Access Tysons’ Transportation Amenities

Under the Access Tysons TDM plan, Tysons Corner Center’s transportation amenities include:

  • Two carshare vehicles
  • Two real-time displays of numerous transportation options, the first projected onto a six-foot-wide window over a door that connects the mall to the Tysons Corner Metro Station and the second at VITA apartments
  • Over 10 recently upgraded bike parking facilities throughout the property
  • One Capital Bikeshare station connecting Tysons with Washington DC metropolitan area’s largest bikeshare network
  • A business center with free Wi-Fi, coffee machine, real time display of transportation options, and direct access to the pedestrian bridge leading to Metro

Finally, Access Tysons hosts a website,, where visitors can find details about all transportation options available to them.

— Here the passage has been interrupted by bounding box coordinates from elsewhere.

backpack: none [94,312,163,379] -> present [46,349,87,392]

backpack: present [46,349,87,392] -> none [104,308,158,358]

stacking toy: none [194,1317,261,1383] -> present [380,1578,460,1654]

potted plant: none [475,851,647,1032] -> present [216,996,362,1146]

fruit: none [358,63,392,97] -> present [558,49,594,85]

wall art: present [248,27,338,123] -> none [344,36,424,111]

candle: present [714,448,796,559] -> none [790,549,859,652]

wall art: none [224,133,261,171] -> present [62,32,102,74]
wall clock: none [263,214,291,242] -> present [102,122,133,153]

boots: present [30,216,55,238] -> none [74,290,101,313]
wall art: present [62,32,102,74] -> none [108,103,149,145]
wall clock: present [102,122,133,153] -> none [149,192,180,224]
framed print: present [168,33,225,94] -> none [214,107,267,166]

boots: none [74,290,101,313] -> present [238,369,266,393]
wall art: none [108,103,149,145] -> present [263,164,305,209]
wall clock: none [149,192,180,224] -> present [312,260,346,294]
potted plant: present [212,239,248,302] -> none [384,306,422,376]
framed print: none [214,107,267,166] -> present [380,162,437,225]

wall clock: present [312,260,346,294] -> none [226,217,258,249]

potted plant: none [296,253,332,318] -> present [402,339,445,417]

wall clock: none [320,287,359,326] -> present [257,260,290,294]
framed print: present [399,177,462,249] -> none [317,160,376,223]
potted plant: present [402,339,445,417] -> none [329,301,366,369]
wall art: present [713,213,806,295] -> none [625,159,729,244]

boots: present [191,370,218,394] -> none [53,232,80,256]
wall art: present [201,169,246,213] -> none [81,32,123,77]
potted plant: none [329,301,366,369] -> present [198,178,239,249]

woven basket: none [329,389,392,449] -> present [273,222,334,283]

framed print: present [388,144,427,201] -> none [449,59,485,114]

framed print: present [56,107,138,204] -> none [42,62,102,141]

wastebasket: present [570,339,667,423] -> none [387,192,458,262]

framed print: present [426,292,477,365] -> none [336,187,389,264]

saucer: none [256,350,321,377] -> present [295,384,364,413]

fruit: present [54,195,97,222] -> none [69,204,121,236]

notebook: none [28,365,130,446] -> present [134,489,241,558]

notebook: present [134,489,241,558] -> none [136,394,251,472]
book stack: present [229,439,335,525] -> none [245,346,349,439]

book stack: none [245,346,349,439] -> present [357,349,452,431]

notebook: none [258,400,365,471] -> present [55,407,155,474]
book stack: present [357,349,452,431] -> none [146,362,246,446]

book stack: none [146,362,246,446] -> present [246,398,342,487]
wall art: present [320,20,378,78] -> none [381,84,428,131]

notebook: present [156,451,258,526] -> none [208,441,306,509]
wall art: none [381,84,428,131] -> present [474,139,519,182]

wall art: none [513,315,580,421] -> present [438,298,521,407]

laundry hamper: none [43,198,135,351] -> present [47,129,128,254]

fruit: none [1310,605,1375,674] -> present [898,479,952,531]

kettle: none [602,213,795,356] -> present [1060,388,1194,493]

Access Tysons: The Bottom-Line Results

How has the Access Tysons TDM program performed? Well, there is a reason Macerich claimed an award for their efforts. Results have shown that the development’s efforts are improving transportation access and mobility to, from, and on the property. For example:

  • In 2016, Tysons Tower saw trip reduction percentages of 72%. When comparing survey data from 2015 to 2016, Tysons Tower has seen a drive alone rate decrease of 3%.
  • In 2016 VITA saw a trip reduction percentage of 71%. Through a survey data comparison of 2015 and 2016, VITA saw a decrease in drive alone rates from 51% to 40%. Walk-to-work rates also increased from 11% to 24%. This can be credited to Macerich’s work on maintaining their outdoor plaza, their involvement in hosting community oriented events, such as the Turkish Heritage festival, free on site work out classes, on campus fairs, markets, and more.
  • Access Tysons also experienced success through their individual efforts with companies on-site, promoting benefit programs like the DC-area Metro’s SmartBenefits. Both Macerich and Hyatt entered the program, thereby increasing accessibility of Metro to employees, especially for Hyatt, whose survey data showed that 36% of their employees take transit. In their first year in the program, Hyatt signed six employees up to the SmartBenefits program.